This is a great post. I guess the idea here is that you can start bringing futur...

naftaliharris · on Nov 14, 2013

Thanks!

Oh, thanks for pointing out the oversight! They were floats generated with random.random() and then shuffled with random.shuffle(.) Shuffling them removes any locality that might have arisen when the floats were being generated, even though the distribution remains uniform on (0, 1). (And indeed, empirically the code runs faster if you don't shuffle them).
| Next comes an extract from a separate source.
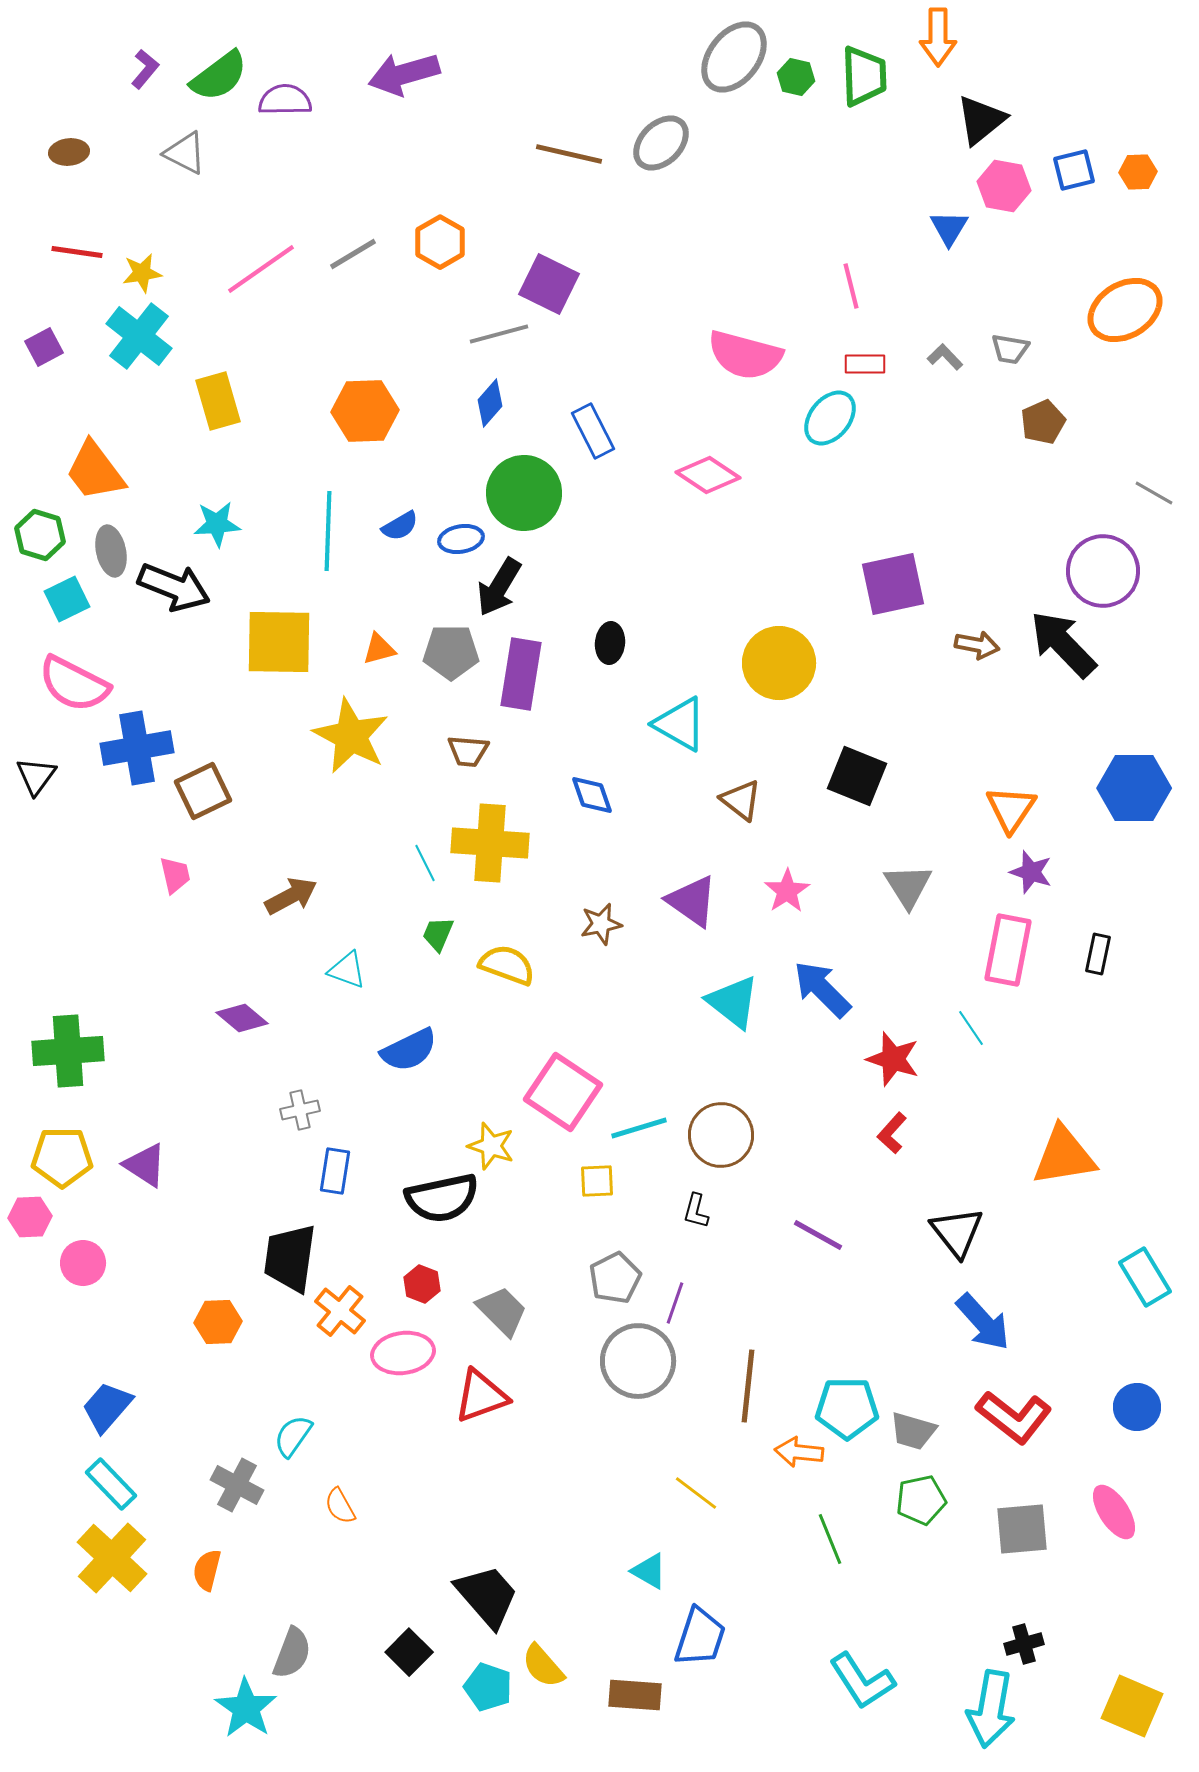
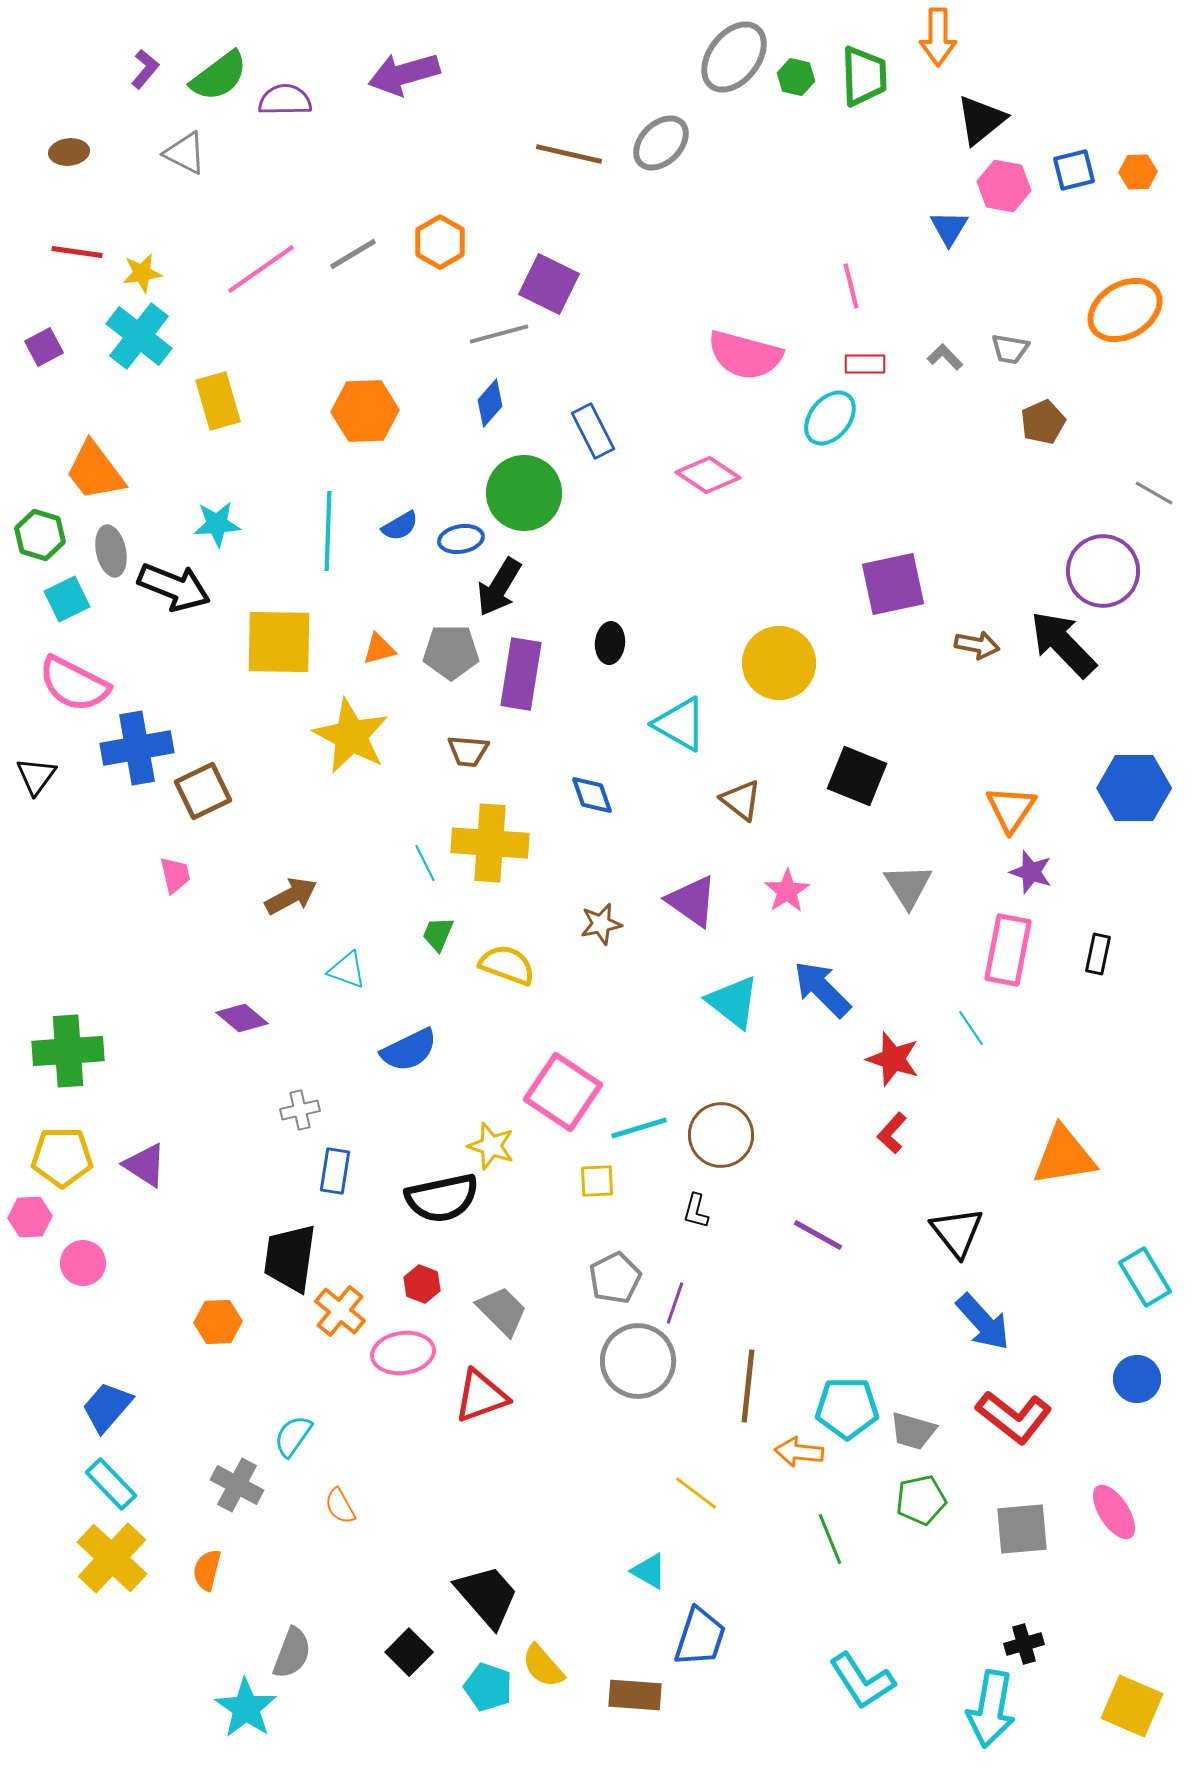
blue circle at (1137, 1407): moved 28 px up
Yeah, I'm not sure how well this would work if you were sorting different objects. I would guess that it depends on two things--how large the objects are in memory, and how long it takes to compare them.

bmm6o · on Nov 14, 2013

I was thinking about that when I read the article too. How you've obviously done a lot of testing, but that the run-time's allocator algorithm is going to have an effect on this, and how allocating N floats in a loop will have different performance than if the floats were allocated over time (with other allocations mixed in) or if the objects were larger. Especially if the comparison function requires accessing object members from other memory locations... The magic value 3 might have a lot to do with the number of objects that fit in the cache or a page.

Anyway, it's an interesting article and an interesting library.

osmala · on Nov 15, 2013

The prefetch will always take same amount of data no matter what the size of python object in question is. That leads two results. 1) You can miss if your cacheline size is less than python object size. 2) You miss if your python object is not alligned at the cacheline and comparison is with the part that is in the next cacheline side.
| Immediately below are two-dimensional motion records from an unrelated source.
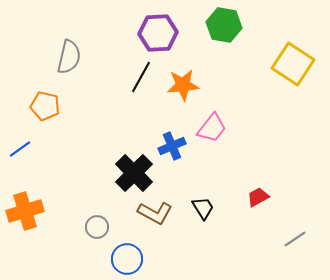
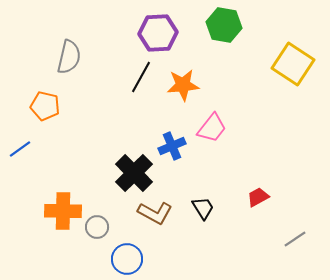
orange cross: moved 38 px right; rotated 18 degrees clockwise
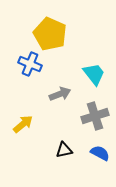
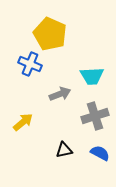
cyan trapezoid: moved 2 px left, 2 px down; rotated 125 degrees clockwise
yellow arrow: moved 2 px up
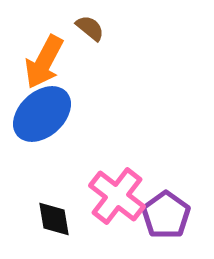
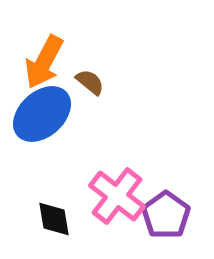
brown semicircle: moved 54 px down
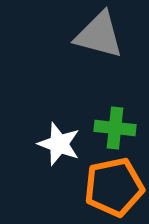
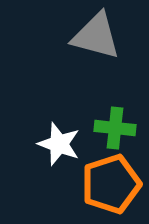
gray triangle: moved 3 px left, 1 px down
orange pentagon: moved 3 px left, 3 px up; rotated 6 degrees counterclockwise
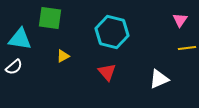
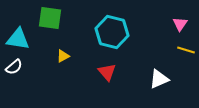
pink triangle: moved 4 px down
cyan triangle: moved 2 px left
yellow line: moved 1 px left, 2 px down; rotated 24 degrees clockwise
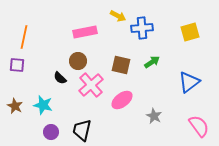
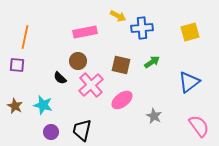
orange line: moved 1 px right
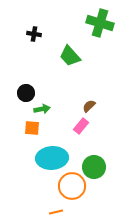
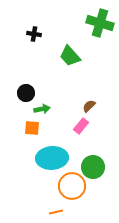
green circle: moved 1 px left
If these two condition apply then there is limit of 2 on speed up and increasing python object size reduces the effect of prefetch which still helps.
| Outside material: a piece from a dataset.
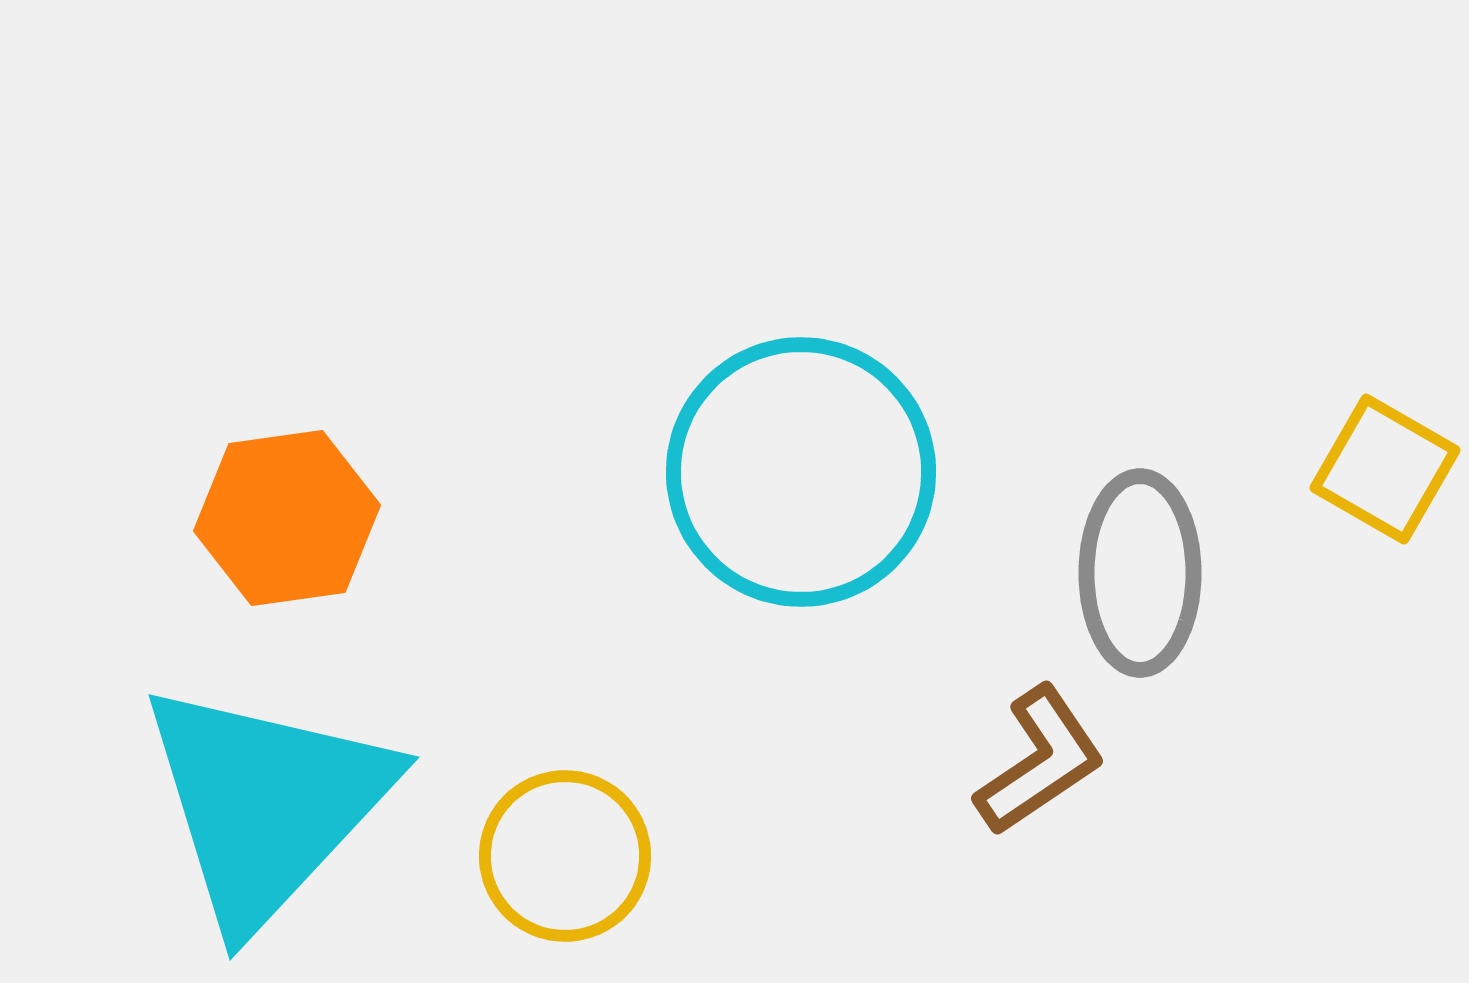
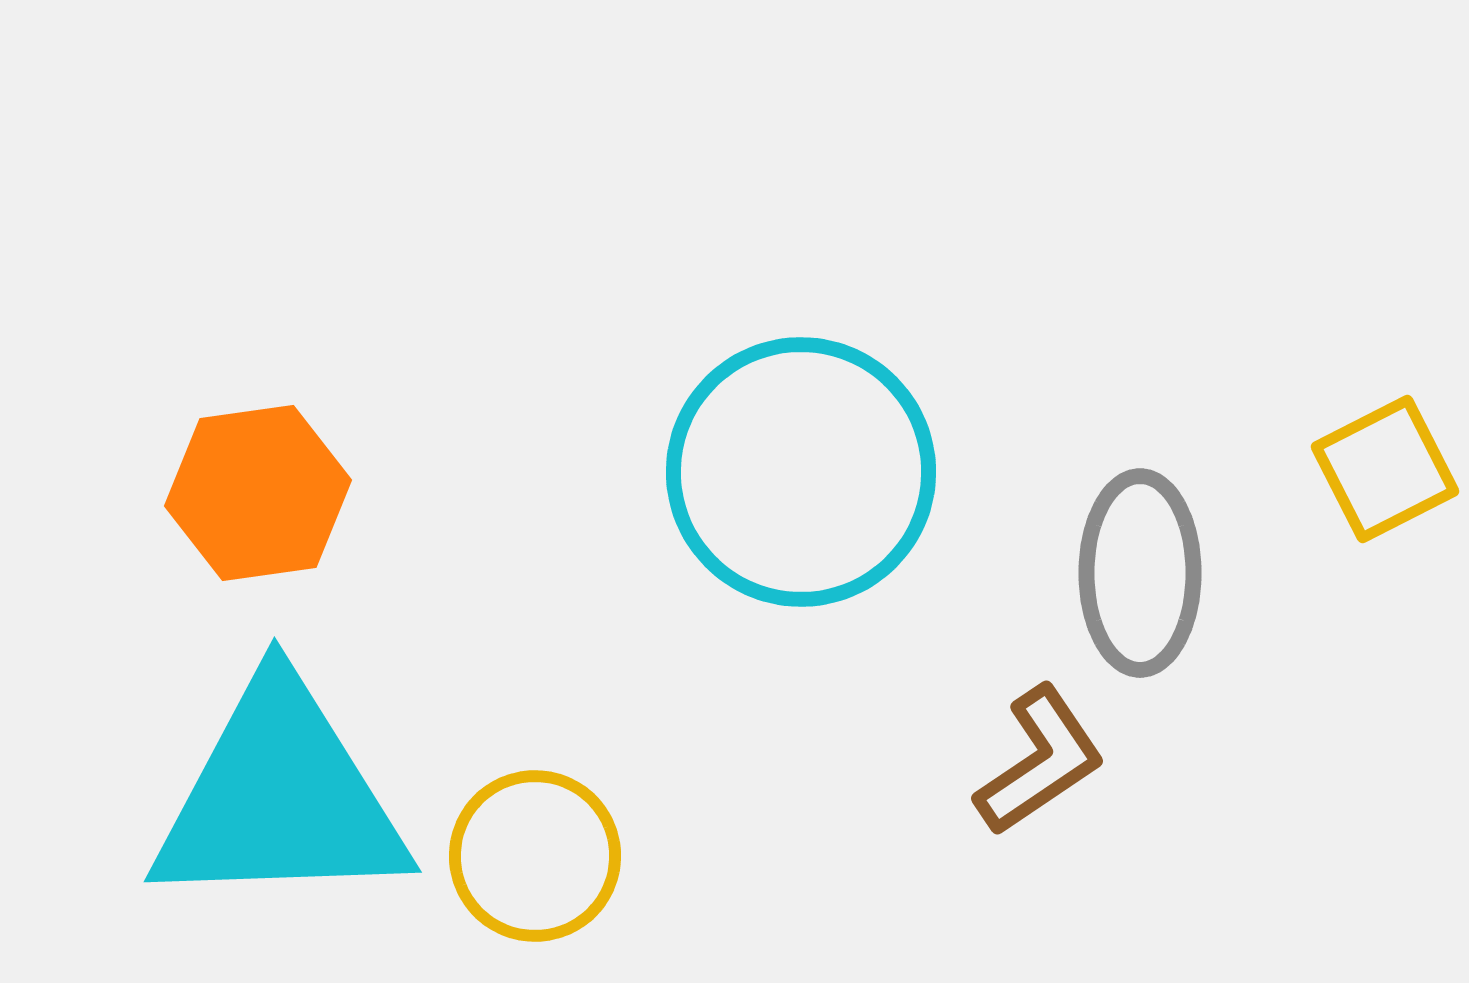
yellow square: rotated 33 degrees clockwise
orange hexagon: moved 29 px left, 25 px up
cyan triangle: moved 14 px right, 7 px up; rotated 45 degrees clockwise
yellow circle: moved 30 px left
Another about prefetch distance I'd pick 5 based on his testing data. 1) It has no downside on current tests. 2) Due to prefetch constant size any prefetch that hurts because you pick distance of 5 instead of 3 is unlikely to have any meaningfull effect at any prefetch distance. 3) It allows some improvement in comparison speed. Like if there where JIT on python side to specialize the test. 4) It allows a nice factor of improvement on CORE execution speed relative to memory latency. 5) It allows you to handle situations of page misses better.

bmm6o · on Nov 21, 2013

The prefetch may take the same amount of time, but the number of objects that it pulls into cache depends on their size and allocation pattern. If they are large or were allocated over time (= from different memory blocks) fewer will be pulled in. It seems to me that this would make prefetch less effective. That is, if the thing you are trying to prefetch was pulled in because it was close enough to the last one, prefetch is a no-op.